# Ti22 Services



## Allblackdup (Oct 17, 2006)

Hi Guys

Just a very quick shout to James at Ti22 Services for giving up a few hours of his time on the weekend to give me some advice and tidy up a few scratches/marks & swirls on my V70 R. 

Due to needing a diesel now, i'm really reluctantly having to sell the R. Its in really good overall condition, but just needed some attention in places where there were a few deep scratches. 

Really good to meet you fella, really learnt a lot and can't thank you enough for helping me out. 

Fingers crossed the car sells soon and hopefully i'll be able to pick up a machine polisher in the future and learn a lot more. 

Cheers

Gaz :thumb:


----------



## mattjonescardiff (Dec 12, 2006)

Car looks really good guys. Nice wheels on that model too.
+--
§ About this task: Carry on the forum thread about Ti22 Services' detailing work on the V70 R from its final post. The listing that comes next is from a separate source.

§ Source data:
+--
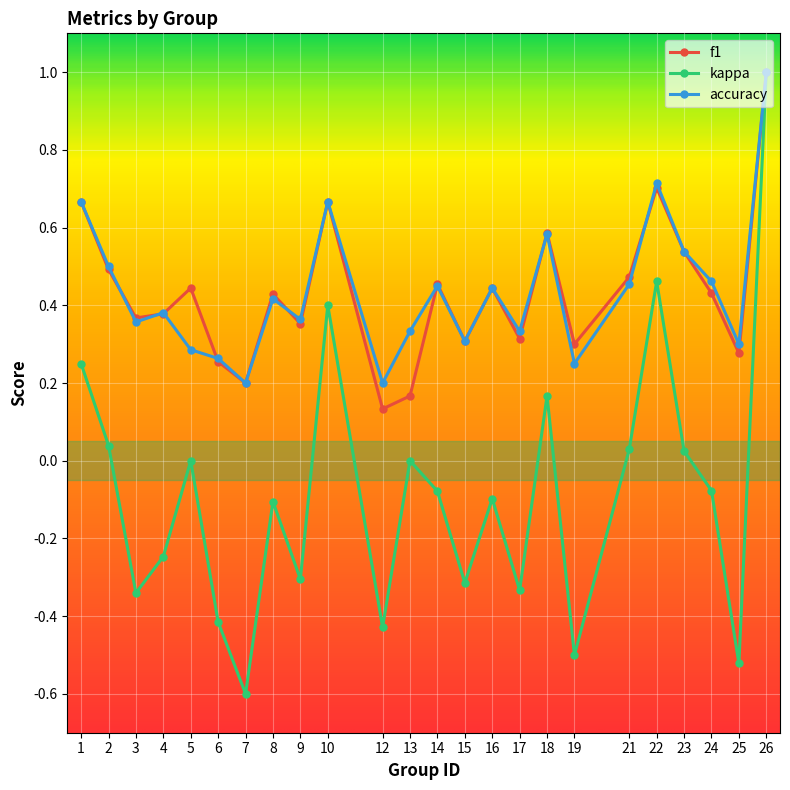

Between 5 and 15, which series saw the biggest shift?

kappa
+--
§ Exercise response:
Best of luck with the sale Gaz.


----------



## Ti22 (Mar 24, 2009)

Good to meet you on Saturday Gaz, thanks for the thumbs up.

Hope the sale goes well.. I reckon you can put another few quid on the asking price now!

James


----------



## giarc (Feb 8, 2006)

Looks good mate! I have been meaning to call in his shop for a cuppa as I'm only 10 minutes up the road, but work's a killer lately!


----------



## Ti22 (Mar 24, 2009)

The kettle's always hot! (the switch is broken.. )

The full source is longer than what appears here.